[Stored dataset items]

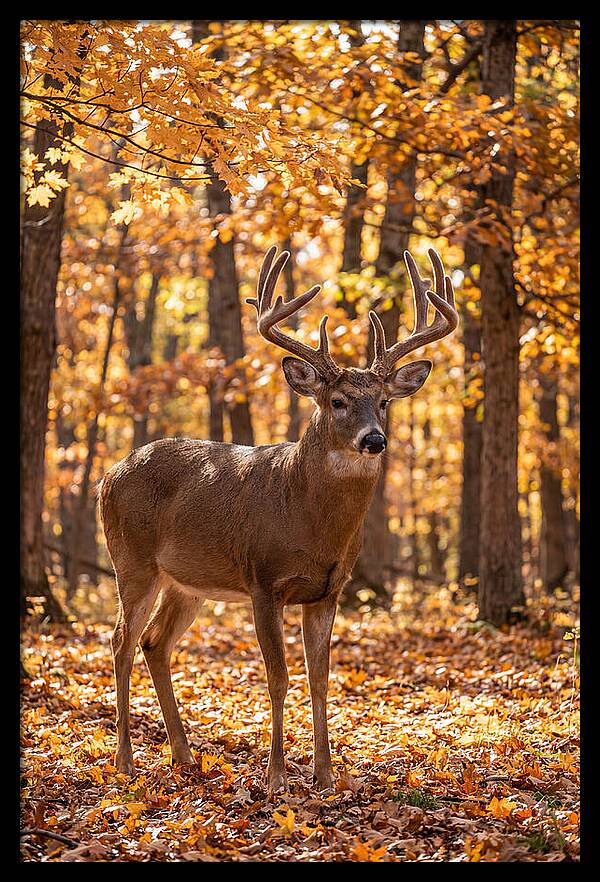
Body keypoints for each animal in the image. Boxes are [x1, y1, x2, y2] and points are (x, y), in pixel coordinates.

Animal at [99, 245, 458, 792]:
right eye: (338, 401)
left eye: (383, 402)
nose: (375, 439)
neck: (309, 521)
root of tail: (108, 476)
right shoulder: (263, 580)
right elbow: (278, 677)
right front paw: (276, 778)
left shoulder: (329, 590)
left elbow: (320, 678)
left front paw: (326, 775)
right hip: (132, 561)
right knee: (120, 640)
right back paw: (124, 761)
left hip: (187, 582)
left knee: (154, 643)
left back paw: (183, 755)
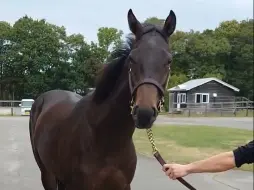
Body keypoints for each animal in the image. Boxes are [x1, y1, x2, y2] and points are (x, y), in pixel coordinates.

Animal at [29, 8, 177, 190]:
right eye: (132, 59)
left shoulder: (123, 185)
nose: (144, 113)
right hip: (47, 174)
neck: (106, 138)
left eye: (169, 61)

● GOAL OF THE EXERCISE:
Start at the line holding "neck: (309, 521)" and stop at the last line of the entries above. Repeat those lines exactly, pictures excluded.

● OUTPUT:
neck: (309, 521)
root of tail: (108, 476)
right shoulder: (263, 580)
right elbow: (278, 677)
right front paw: (276, 778)
left shoulder: (329, 590)
left elbow: (320, 678)
left front paw: (326, 775)
right hip: (132, 561)
right knee: (120, 640)
right back paw: (124, 761)
left hip: (187, 582)
left knee: (154, 643)
left back paw: (183, 755)
Body keypoints for each animal in the image. Boxes are [x1, y1, x2, y2] and points are (x, y), in pixel coordinates.

Animal at [29, 8, 177, 190]:
right eye: (132, 59)
left shoulder: (123, 185)
nose: (144, 113)
right hip: (47, 174)
neck: (106, 138)
left eye: (169, 61)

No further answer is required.